_To-do item:_
Your output should be the lines of the entries below, exactly, from the first one through the line that holds "loss, 8: 0.606 -> 0.65".

:: Extracted information ::

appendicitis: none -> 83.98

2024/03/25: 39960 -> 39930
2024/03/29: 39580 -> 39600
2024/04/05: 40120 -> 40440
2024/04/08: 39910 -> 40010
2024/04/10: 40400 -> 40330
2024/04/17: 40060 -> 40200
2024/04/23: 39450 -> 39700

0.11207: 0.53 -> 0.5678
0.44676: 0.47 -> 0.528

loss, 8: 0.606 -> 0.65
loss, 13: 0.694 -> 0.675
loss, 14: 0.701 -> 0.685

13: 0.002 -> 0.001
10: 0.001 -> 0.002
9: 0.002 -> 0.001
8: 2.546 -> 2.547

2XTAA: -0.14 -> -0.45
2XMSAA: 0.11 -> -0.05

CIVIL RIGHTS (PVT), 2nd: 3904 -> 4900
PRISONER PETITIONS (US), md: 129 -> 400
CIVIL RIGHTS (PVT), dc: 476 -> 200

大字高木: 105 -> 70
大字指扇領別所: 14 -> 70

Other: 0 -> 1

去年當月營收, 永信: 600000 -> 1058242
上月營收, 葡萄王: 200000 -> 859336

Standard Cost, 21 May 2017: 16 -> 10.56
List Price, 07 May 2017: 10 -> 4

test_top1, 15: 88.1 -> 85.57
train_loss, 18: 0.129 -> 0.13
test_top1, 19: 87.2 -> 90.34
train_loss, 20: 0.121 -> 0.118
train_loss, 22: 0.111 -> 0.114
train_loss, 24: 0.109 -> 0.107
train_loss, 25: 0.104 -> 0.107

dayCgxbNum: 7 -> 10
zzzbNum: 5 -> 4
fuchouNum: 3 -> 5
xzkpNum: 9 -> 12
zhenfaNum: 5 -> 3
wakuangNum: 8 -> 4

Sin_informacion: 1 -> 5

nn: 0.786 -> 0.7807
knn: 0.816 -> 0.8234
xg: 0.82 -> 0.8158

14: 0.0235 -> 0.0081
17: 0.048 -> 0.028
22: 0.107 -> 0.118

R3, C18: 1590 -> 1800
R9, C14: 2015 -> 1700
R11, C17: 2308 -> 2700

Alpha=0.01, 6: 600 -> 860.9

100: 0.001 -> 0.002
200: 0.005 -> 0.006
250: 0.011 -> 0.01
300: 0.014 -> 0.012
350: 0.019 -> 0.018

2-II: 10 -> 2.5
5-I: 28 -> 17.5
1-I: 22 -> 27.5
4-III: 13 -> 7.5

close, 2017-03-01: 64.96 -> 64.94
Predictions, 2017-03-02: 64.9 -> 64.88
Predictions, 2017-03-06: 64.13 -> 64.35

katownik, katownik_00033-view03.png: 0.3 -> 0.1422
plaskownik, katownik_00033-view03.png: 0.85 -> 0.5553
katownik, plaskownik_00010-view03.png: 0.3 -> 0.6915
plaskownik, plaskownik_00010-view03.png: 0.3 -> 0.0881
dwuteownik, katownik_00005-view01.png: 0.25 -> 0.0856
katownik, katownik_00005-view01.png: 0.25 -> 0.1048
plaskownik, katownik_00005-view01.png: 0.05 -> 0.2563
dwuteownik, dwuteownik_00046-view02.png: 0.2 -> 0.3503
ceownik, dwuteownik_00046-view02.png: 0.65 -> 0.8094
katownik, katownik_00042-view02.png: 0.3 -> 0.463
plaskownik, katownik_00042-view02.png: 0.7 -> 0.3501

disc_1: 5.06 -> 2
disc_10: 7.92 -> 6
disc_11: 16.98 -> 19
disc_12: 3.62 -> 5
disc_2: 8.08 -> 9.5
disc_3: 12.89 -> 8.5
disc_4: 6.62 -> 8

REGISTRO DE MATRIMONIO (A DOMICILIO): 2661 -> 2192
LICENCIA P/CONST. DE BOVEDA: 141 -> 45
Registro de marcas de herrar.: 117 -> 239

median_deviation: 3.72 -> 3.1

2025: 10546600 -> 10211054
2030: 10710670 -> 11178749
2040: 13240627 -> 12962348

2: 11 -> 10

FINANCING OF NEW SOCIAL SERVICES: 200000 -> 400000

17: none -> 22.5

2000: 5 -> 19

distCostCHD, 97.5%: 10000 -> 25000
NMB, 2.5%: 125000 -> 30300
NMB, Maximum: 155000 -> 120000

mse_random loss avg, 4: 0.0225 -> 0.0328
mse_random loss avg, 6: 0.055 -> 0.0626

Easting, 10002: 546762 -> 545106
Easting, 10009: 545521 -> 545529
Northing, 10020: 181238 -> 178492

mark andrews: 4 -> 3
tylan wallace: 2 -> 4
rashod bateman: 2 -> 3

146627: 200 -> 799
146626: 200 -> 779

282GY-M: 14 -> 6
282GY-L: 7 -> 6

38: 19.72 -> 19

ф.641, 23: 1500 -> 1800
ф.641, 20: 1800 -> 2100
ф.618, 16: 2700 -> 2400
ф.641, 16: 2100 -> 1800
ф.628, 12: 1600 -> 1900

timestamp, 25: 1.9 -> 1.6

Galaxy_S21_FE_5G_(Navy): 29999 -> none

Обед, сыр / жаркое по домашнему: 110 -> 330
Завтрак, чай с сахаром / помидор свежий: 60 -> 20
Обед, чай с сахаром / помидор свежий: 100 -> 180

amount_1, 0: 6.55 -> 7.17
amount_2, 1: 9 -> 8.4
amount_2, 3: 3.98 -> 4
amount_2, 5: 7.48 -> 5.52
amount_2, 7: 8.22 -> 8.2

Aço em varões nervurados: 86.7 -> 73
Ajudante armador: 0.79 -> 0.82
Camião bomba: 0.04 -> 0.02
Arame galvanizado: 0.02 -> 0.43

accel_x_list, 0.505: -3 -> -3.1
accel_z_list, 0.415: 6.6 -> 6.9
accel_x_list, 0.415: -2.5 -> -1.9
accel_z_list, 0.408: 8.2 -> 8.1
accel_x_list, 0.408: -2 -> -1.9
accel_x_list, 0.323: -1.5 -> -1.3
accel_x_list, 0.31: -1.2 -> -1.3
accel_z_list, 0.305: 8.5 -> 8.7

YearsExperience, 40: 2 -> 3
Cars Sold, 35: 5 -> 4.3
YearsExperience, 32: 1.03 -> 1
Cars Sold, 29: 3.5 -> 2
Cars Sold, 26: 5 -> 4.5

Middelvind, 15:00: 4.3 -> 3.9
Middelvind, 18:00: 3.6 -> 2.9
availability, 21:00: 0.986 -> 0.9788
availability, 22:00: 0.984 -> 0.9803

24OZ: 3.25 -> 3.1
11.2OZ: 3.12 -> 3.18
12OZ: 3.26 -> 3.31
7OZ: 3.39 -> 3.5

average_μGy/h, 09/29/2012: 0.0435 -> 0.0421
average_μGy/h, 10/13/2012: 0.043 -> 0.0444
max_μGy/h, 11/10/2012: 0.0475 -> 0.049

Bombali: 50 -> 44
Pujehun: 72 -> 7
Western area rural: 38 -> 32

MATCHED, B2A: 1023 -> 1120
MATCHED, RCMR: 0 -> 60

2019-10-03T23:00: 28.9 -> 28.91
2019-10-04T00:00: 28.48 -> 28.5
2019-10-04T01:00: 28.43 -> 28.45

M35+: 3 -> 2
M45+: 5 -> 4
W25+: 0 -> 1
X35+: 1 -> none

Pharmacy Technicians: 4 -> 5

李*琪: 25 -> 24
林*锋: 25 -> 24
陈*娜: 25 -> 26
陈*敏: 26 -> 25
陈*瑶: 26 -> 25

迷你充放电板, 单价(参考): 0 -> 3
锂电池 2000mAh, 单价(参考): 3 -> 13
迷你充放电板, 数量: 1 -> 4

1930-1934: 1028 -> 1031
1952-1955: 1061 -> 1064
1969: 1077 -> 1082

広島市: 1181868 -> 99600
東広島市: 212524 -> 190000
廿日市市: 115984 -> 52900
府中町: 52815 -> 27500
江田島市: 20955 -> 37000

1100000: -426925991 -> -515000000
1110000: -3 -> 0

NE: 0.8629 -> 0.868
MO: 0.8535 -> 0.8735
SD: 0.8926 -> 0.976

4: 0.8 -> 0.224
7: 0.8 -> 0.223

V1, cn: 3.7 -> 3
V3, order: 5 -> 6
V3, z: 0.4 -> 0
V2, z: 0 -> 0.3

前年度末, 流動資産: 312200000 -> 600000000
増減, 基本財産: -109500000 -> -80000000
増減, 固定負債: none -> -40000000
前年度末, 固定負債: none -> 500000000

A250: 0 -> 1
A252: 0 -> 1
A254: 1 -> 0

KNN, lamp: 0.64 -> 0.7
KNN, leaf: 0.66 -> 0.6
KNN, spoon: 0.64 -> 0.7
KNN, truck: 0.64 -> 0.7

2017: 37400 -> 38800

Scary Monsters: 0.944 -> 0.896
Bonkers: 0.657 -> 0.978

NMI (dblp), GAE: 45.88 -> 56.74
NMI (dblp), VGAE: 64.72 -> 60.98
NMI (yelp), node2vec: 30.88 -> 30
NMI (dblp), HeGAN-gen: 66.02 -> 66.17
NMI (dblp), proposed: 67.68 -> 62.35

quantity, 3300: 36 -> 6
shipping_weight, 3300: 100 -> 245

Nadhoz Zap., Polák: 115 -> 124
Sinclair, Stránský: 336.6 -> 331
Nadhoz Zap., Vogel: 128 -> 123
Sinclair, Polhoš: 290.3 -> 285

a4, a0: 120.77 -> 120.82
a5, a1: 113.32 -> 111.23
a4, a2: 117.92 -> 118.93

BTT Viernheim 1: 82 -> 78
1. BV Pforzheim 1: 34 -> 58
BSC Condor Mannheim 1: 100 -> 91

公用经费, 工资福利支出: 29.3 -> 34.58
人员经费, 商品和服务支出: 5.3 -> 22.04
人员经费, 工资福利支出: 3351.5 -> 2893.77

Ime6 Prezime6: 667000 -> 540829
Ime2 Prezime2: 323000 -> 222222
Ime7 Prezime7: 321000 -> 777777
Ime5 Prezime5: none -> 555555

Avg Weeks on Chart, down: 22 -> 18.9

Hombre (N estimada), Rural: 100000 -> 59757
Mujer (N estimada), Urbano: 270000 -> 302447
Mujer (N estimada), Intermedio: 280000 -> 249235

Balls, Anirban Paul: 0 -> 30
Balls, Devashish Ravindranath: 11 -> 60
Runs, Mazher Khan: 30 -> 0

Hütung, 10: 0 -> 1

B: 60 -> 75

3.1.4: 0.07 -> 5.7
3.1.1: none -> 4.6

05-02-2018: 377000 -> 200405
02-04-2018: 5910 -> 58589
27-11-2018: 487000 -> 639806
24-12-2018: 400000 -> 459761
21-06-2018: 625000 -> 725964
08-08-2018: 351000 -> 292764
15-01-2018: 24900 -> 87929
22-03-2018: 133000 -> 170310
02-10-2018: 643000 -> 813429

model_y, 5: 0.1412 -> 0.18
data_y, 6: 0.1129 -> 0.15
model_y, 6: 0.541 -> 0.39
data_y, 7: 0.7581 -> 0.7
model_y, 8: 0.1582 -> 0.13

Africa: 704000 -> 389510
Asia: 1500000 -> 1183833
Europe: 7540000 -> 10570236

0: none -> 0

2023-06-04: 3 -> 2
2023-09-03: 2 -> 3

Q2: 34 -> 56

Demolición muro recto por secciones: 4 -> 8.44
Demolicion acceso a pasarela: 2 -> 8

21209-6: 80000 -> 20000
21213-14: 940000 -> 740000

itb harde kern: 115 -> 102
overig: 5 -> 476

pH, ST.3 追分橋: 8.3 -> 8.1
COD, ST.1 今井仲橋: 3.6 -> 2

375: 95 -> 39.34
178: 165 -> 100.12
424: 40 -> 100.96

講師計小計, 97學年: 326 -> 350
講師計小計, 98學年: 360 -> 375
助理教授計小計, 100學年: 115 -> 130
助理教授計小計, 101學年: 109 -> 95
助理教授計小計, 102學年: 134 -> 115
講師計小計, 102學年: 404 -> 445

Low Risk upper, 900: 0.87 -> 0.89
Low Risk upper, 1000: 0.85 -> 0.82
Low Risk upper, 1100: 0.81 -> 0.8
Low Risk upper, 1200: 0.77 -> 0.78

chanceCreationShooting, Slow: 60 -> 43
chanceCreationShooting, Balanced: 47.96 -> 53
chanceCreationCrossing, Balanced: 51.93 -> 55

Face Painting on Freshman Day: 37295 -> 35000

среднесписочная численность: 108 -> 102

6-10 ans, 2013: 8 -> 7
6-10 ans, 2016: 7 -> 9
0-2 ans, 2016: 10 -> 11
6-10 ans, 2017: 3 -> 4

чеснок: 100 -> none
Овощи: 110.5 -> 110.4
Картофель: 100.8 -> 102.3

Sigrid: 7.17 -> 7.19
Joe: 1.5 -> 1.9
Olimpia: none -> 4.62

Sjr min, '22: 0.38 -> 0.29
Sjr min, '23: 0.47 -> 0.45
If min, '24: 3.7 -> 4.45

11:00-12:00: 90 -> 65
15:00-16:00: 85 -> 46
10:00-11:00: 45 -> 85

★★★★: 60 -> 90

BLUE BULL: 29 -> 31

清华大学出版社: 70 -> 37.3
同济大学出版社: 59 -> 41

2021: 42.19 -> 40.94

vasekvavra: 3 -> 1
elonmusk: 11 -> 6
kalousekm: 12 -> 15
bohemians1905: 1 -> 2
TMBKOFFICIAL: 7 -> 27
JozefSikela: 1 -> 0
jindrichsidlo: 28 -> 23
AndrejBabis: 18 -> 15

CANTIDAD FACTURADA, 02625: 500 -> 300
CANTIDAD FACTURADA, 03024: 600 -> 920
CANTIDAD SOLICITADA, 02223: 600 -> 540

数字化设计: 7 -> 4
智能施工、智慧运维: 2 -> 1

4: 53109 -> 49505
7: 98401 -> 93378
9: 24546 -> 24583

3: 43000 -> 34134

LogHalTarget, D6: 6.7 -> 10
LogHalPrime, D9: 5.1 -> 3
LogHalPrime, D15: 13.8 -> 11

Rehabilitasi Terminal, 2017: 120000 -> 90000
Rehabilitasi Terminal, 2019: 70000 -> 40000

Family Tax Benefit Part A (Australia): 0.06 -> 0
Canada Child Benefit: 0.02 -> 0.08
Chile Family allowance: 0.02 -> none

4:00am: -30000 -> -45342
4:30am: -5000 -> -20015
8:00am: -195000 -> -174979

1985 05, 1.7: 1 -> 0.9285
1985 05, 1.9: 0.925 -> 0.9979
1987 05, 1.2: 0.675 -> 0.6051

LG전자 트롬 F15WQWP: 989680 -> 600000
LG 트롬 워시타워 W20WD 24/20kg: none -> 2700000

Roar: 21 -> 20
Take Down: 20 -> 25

:::

_Answer to this task:_
appendicitis: none -> 83.98

2024/03/25: 39960 -> 39930
2024/03/29: 39580 -> 39600
2024/04/05: 40120 -> 40440
2024/04/08: 39910 -> 40010
2024/04/10: 40400 -> 40330
2024/04/17: 40060 -> 40200
2024/04/23: 39450 -> 39700

0.11207: 0.53 -> 0.5678
0.44676: 0.47 -> 0.528

loss, 8: 0.606 -> 0.65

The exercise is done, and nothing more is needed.